Indeed, the philosophies underpinning Yasukuni, which minimize Japan’s war wrongs and cast it as a victim that owes no apologies, in many ways underpin Mr. Abe. He is not alone. A growing Japanese taste for right-wing books, magazines and movies suggests a mounting sympathy Mr. Abe’s ideology. Those close to the Prime Minister argue for Japan’s right to adopt a more assertive tone, even if that includes reviving armed forces that once brought much bloodshed to the region.

“Any country must have a military. A nation without the military, that’s a very liberal idea. It’s not the real world,” said Hisahiko Okazaki, a former Japanese ambassador and long-time political adviser who has been called Mr. Abe’s “brain.”

“We have become a hopelessly pacifist nation. So it’s a normalization, not a remilitarization,” Mr. Okazaki said. He believes going to Yasukuni has done Mr. Abe more harm than good – international relations were already sour before the visit. At home, the Prime Minister’s approval ratings are up.

The Japanese government, for its part, has argued that “there is no possibility that Japan will change course of being a pacifist country,” according to Koichi Mizushima, deputy press secretary for Japan’s Ministry of Foreign Affairs. “Our foreign policy has not changed, and will not change at all.” Gerry Curtis, a respected Japan expert at Columbia University in New York, added: “The idea that [Mr. Abe] seeks to recreate the kind of Japan that was militaristic and aggressive and colonized Korea and so on – I think it’s total nonsense,” he said.

But, Prof. Curtis said, Mr. Abe “has a view of history that makes Chinese and Koreans particularly angry, and for good reason.”

That view is encapsulated at Yasukuni, whose shrine-run museum, Yushukan, is filled with edited history, actively devoted to celebrating Japanese soldiers by diminishing the atrocities they committed against their neighbours over the past century. Outside Japan, the Japanese campaign against Nanjing is widely remembered as amongst the ugliest in modern military history, with tens of thousands of Chinese women raped and at least 100,000 killed.

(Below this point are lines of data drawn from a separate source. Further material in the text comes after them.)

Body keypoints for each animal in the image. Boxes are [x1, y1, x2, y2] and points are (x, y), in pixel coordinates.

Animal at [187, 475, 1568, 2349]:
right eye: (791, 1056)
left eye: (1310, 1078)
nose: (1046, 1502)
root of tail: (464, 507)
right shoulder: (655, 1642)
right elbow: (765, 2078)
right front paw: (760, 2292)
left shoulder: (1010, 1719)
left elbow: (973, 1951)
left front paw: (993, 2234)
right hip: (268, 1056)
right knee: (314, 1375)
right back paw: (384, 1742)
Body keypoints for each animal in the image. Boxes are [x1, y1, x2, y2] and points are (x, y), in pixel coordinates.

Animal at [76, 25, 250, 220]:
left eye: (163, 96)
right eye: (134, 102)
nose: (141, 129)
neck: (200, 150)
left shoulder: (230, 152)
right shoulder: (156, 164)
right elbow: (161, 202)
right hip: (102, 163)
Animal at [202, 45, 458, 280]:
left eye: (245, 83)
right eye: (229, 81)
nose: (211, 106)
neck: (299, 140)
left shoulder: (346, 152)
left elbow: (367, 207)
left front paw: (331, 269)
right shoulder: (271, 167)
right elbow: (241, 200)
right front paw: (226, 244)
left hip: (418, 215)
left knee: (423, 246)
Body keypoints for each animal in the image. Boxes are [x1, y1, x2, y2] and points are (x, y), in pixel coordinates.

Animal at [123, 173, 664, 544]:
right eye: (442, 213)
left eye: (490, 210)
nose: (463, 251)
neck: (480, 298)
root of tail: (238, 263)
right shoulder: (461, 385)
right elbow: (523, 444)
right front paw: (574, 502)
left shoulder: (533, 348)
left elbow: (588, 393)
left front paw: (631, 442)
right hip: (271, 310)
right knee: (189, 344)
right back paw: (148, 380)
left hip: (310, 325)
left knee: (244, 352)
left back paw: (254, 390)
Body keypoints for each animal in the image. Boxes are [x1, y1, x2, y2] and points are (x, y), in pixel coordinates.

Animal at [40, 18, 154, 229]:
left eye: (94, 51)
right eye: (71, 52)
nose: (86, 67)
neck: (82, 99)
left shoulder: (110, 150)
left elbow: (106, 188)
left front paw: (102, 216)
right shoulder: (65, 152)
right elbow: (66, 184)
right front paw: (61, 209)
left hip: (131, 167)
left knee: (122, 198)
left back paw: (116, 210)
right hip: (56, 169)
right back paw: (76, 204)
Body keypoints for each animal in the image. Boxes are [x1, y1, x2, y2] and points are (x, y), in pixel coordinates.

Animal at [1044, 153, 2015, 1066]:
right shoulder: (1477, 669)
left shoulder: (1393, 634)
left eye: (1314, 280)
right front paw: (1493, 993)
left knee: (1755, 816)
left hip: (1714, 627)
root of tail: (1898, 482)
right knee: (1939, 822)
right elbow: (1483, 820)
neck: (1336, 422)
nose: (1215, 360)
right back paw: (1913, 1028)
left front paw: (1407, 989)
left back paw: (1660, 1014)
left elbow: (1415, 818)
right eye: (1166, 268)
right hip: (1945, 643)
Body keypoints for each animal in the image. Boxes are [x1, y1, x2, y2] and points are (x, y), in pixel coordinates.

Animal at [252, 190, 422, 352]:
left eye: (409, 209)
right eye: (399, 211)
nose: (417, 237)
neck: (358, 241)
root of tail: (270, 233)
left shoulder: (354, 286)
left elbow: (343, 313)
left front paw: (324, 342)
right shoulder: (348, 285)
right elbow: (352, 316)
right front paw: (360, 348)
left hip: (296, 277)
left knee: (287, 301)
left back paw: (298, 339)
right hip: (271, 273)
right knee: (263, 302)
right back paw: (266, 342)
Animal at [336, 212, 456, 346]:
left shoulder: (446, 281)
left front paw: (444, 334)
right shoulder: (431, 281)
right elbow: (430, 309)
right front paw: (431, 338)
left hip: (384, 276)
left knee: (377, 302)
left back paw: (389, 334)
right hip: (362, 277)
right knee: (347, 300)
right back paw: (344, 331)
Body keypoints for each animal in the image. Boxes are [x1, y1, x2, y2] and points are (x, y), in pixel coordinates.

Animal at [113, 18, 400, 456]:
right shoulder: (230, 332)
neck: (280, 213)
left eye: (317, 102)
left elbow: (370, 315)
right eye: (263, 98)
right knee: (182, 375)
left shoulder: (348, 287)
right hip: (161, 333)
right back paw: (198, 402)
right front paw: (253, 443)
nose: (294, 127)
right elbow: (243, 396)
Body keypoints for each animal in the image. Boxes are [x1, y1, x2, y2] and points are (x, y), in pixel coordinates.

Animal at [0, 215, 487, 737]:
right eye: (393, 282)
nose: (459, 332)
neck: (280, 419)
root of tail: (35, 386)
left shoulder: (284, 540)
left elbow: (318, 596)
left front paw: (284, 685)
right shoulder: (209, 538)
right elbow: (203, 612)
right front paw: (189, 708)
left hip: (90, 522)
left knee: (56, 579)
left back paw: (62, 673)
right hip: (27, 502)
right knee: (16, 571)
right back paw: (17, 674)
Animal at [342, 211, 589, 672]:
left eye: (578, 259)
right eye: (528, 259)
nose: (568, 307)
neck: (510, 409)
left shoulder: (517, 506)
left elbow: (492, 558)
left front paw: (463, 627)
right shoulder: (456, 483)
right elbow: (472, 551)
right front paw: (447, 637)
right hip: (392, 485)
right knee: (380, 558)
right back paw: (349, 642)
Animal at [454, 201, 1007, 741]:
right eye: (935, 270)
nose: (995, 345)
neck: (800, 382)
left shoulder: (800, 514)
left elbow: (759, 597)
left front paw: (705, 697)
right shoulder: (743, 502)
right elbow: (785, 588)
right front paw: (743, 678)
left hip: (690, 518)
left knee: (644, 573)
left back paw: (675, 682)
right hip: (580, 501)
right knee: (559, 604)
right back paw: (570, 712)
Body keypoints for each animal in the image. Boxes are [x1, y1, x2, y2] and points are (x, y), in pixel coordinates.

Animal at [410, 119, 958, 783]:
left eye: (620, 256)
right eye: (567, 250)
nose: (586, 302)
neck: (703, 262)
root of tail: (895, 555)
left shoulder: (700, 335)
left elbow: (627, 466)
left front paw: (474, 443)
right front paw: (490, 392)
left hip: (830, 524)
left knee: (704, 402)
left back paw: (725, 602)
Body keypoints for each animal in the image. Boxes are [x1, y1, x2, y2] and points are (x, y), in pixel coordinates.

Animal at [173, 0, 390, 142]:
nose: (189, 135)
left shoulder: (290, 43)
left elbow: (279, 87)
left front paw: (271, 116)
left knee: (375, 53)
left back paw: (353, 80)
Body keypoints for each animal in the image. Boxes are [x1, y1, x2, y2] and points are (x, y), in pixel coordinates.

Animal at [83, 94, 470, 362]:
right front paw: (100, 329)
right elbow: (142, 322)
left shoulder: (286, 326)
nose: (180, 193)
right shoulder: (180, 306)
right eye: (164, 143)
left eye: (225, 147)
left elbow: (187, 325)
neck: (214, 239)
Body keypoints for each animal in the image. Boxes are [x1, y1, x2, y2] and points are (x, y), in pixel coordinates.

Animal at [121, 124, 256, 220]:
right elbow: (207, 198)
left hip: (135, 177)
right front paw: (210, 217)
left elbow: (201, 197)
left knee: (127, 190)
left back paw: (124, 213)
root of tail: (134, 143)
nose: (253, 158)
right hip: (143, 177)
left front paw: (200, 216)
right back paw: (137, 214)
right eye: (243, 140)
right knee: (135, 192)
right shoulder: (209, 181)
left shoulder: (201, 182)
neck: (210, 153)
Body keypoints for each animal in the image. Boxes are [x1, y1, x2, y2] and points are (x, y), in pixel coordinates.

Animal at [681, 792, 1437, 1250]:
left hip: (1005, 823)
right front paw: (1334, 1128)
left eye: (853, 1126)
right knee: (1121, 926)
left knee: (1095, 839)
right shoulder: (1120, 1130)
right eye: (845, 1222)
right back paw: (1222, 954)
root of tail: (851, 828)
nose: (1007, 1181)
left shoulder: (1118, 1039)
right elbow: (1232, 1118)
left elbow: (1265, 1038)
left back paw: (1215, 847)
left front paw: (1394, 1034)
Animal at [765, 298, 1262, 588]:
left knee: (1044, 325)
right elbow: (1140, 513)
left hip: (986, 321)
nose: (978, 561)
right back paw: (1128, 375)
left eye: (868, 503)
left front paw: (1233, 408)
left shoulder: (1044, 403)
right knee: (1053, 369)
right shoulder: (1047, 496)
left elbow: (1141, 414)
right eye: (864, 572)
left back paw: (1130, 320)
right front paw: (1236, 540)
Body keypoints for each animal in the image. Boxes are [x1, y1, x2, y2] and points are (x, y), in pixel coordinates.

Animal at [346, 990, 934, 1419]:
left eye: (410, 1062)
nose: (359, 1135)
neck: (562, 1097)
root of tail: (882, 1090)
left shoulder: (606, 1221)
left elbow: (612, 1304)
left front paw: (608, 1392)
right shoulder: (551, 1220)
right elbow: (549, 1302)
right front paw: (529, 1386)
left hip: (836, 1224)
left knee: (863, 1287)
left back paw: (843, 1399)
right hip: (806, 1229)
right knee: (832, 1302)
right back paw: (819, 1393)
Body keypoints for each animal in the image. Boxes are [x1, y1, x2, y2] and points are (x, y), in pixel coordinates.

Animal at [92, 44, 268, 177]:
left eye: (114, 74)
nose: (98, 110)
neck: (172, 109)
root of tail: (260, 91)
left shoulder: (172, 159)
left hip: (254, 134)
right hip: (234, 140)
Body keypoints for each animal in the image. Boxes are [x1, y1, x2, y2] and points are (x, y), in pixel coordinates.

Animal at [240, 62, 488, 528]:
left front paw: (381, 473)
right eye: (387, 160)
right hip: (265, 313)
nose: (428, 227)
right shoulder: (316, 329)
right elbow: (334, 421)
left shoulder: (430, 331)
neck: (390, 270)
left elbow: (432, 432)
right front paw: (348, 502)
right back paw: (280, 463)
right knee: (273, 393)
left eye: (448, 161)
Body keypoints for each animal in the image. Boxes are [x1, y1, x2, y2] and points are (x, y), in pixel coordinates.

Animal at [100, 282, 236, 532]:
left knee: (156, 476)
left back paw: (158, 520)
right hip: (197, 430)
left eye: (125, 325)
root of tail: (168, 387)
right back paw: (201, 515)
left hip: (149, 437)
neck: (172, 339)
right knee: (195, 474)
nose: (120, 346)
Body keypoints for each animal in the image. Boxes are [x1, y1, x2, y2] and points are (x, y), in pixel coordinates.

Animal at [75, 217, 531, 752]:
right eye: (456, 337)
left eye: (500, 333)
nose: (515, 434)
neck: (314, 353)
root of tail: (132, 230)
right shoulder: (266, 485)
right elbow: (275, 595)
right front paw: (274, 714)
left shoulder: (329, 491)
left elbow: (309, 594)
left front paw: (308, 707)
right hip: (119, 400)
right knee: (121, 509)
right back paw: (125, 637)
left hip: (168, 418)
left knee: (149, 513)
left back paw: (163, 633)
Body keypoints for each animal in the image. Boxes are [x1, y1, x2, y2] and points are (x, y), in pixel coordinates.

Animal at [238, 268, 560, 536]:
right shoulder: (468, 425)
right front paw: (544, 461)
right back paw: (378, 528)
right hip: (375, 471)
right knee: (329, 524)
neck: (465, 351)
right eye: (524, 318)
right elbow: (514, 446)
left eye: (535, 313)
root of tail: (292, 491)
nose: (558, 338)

At Yushukan, a paragraph-length description of “The Nanking Incident” merely says Japanese solders were told “to maintain strict military disciplines [sic] and that anyone committing unlawful acts would be severely punished.”

Elsewhere, a large display honours 14 wartime leaders convicted as “Class A” war criminals. Guilty of “crimes against peace,” they are made gods at Yasukuni. Their pictures are displayed alongside a description of an Indian judge who questioned the legitimacy of the Tokyo War Crimes Trials, and the guilt of those who planned and carried out Japan’s military campaigns.

Mr. Abe’s own grandfather, Nobusuke Kishi, was once charged with war crimes, although he was never convicted. Mr. Kishi was part of the cabinet that ordered the Pearl Harbor attacks; he later ardently opposed the country’s pacifist constitution.

“Abe, I think, feels a familial obligation to defend the honour of his grandfather, who he didn’t think was an evil man. And I think that has a lot to do with his view of history,” said Mr. Curtis.

Mr. Okazaki sees it differently. Mr. Abe is less interested in his family history, he says, than “the honour of Japan.”

Yet Mr. Abe also faces a certain irony: if he is to defend Japan’s honour, it’s more likely to be through the Nikkei than Yasukuni. He has sought to restart the long-moribund Japanese economy by drenching markets with money in hopes of devaluing the yen and sparking growth. Even to Mr. Okazaki, Mr. Abe’s will be judged primarily on his ability to manage that process. Economic failure means political failure. But economic success?

“If the economy goes smoothly, I think he will be alright,” Mr. Okazaki said. “People will support him. Historical issues won’t matter.”